TASK STATEMENT:
Report how many lines of the items below contain the string "Millora", treating uppercase and lowercase letters as different. Give only the number.

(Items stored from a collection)
+ + + + +
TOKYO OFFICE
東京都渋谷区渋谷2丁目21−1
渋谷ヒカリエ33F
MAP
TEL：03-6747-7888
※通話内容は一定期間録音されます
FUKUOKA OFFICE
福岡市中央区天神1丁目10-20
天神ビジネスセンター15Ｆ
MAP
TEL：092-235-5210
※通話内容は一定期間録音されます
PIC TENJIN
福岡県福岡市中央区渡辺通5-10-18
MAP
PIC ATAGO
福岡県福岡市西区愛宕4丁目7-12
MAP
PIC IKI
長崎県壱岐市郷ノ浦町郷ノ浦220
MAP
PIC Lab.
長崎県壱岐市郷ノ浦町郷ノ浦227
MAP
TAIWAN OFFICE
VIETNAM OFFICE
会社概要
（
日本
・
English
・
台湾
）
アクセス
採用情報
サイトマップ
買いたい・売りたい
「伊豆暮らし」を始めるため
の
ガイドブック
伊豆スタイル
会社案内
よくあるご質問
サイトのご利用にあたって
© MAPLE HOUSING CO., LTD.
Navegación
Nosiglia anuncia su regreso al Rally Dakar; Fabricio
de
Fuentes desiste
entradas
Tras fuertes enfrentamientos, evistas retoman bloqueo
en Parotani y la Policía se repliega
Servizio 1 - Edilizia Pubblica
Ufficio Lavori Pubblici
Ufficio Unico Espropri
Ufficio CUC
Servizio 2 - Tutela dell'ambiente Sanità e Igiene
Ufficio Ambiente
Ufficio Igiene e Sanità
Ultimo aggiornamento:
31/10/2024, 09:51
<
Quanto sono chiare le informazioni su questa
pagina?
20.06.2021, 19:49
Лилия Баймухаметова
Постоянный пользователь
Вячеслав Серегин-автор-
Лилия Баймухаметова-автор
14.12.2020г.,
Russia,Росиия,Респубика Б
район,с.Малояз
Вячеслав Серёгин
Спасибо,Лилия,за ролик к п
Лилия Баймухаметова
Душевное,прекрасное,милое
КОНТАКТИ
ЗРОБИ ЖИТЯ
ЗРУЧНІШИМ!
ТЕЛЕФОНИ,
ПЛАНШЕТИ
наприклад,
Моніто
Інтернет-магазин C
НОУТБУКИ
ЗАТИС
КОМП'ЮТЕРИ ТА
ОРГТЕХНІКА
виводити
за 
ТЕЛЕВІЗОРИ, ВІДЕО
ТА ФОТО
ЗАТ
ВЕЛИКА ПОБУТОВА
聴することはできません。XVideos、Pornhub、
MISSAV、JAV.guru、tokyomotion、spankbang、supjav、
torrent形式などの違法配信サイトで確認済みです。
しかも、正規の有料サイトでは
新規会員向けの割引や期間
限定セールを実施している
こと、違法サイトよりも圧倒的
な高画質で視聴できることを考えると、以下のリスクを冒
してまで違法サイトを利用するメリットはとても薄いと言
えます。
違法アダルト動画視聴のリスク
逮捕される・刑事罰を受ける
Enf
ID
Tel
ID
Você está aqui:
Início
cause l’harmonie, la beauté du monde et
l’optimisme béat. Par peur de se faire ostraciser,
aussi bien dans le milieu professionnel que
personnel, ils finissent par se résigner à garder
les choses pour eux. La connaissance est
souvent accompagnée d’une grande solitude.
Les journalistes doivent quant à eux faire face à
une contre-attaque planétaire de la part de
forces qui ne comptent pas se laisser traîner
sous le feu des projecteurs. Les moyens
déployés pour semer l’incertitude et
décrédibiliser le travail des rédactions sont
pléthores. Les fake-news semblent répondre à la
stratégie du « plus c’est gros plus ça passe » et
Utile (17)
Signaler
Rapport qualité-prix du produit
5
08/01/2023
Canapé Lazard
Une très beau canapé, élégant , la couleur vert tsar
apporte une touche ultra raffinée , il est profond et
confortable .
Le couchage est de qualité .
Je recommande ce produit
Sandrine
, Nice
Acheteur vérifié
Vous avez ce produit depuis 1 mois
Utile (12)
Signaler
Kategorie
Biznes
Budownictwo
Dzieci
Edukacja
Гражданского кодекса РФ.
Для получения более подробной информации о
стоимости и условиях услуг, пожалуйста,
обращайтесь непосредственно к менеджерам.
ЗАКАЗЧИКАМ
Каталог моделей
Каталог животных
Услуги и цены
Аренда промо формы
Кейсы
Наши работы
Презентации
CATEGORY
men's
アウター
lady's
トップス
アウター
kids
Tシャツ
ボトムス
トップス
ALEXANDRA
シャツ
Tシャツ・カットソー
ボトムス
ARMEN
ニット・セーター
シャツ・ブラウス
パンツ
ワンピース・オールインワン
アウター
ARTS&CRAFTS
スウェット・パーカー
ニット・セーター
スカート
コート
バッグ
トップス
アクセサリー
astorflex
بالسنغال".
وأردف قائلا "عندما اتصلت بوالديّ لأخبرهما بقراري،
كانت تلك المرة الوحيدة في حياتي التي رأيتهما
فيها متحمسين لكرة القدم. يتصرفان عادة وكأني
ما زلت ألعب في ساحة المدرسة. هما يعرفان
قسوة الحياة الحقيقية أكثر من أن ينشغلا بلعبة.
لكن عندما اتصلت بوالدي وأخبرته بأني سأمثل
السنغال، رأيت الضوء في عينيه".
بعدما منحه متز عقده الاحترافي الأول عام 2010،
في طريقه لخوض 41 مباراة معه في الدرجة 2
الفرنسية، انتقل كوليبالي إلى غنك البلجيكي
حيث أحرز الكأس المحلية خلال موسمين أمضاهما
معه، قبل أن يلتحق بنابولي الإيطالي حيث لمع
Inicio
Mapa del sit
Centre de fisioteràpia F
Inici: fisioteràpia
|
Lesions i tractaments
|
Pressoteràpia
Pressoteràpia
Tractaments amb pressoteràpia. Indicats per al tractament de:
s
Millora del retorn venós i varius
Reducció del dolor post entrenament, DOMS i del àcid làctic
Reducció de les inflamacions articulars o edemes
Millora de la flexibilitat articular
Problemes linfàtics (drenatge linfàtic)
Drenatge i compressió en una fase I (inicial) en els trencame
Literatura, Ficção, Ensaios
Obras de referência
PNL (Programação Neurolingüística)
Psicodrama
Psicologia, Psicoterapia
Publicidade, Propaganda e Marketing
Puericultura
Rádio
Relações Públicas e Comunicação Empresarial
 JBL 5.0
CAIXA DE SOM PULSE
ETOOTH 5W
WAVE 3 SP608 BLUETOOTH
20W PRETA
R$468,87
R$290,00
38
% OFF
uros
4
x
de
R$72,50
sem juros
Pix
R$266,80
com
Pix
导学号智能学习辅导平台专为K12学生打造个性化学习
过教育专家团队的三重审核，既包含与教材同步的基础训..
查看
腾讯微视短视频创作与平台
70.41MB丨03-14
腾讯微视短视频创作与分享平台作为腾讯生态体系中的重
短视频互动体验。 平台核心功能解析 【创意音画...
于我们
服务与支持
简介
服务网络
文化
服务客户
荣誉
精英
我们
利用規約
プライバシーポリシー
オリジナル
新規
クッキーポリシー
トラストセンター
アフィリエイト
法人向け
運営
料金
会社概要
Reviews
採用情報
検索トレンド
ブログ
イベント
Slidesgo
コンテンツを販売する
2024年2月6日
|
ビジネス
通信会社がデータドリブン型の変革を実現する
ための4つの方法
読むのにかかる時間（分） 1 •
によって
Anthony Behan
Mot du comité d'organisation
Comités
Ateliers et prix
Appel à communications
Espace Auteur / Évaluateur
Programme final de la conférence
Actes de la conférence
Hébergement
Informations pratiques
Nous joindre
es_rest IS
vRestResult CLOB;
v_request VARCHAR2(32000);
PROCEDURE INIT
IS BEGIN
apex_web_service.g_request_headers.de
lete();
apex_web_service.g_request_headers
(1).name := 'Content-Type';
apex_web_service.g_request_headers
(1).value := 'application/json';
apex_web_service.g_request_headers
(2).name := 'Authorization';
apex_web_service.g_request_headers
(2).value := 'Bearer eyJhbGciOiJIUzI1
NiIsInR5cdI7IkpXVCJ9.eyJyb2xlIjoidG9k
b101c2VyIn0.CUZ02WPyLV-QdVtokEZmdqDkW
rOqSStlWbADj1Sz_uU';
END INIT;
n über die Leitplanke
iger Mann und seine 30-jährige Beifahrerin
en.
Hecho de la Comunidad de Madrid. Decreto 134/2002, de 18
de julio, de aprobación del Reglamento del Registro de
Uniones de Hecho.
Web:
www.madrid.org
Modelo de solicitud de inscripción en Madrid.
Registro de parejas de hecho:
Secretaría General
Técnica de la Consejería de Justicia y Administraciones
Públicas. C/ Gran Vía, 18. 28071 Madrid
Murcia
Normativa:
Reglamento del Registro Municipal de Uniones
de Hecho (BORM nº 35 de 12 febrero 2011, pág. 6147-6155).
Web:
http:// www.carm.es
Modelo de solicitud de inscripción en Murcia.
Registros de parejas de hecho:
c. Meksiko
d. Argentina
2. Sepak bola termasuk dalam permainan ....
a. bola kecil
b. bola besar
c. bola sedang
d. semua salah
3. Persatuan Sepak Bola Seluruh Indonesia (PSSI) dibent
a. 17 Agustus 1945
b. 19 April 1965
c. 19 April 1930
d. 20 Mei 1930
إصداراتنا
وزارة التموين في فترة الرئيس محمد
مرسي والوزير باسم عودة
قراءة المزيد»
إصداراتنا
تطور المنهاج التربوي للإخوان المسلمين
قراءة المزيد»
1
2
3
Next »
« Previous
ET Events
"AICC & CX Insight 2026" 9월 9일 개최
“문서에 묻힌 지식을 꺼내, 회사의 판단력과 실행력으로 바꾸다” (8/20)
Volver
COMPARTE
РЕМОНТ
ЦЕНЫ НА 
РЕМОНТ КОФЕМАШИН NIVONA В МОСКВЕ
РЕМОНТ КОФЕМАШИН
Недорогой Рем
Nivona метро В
+ + + + +
ANSWER BOX:
2